#### [WHAT IS EXPECTED]
Using the listing below, please gather every line containing the word "Noël".
======== INPUT MATERIAL
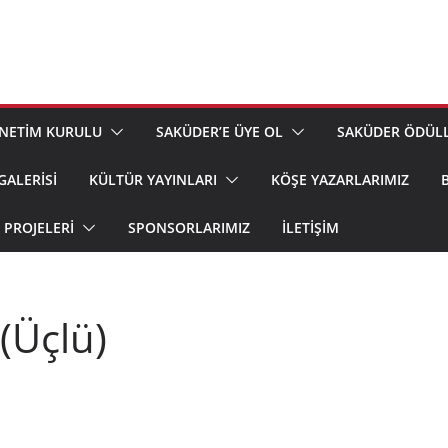
NETİM KURULU
SAKÜDER’E ÜYE OL
SAKÜDER ÖDÜLL
GALERİSİ
KÜLTÜR YAYINLARI
KÖŞE YAZARLARIMIZ
PROJELERİ
SPONSORLARIMIZ
İLETIŞIM
(Üçlü)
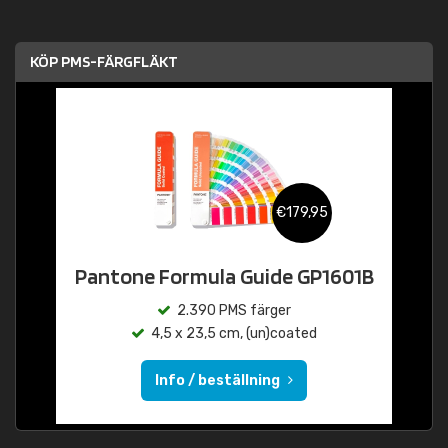
KÖP PMS-FÄRGFLÄKT
€179,95
Pantone Formula Guide GP1601B
2.390 PMS färger
4,5 x 23,5 cm, (un)coated
Info / beställning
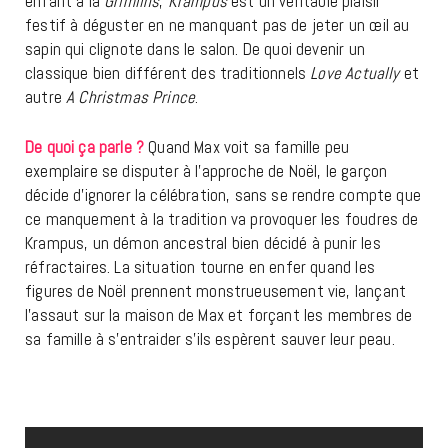
enfant à la
Grimlins
,
Krampus
est un véritable plaisir
festif à déguster en ne manquant pas de jeter un œil au
sapin qui clignote dans le salon. De quoi devenir un
classique bien différent des traditionnels
Love Actually
et
autre
A Christmas Prince
.
De quoi ça parle ?
Quand Max voit sa famille peu
exemplaire se disputer à l’approche de Noël, le garçon
décide d’ignorer la célébration, sans se rendre compte que
ce manquement à la tradition va provoquer les foudres de
Krampus, un démon ancestral bien décidé à punir les
réfractaires. La situation tourne en enfer quand les
figures de Noël prennent monstrueusement vie, lançant
l’assaut sur la maison de Max et forçant les membres de
sa famille à s’entraider s’ils espèrent sauver leur peau.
================
#### [RESULT OF THE TASK]
exemplaire se disputer à l’approche de Noël, le garçon
figures de Noël prennent monstrueusement vie, lançant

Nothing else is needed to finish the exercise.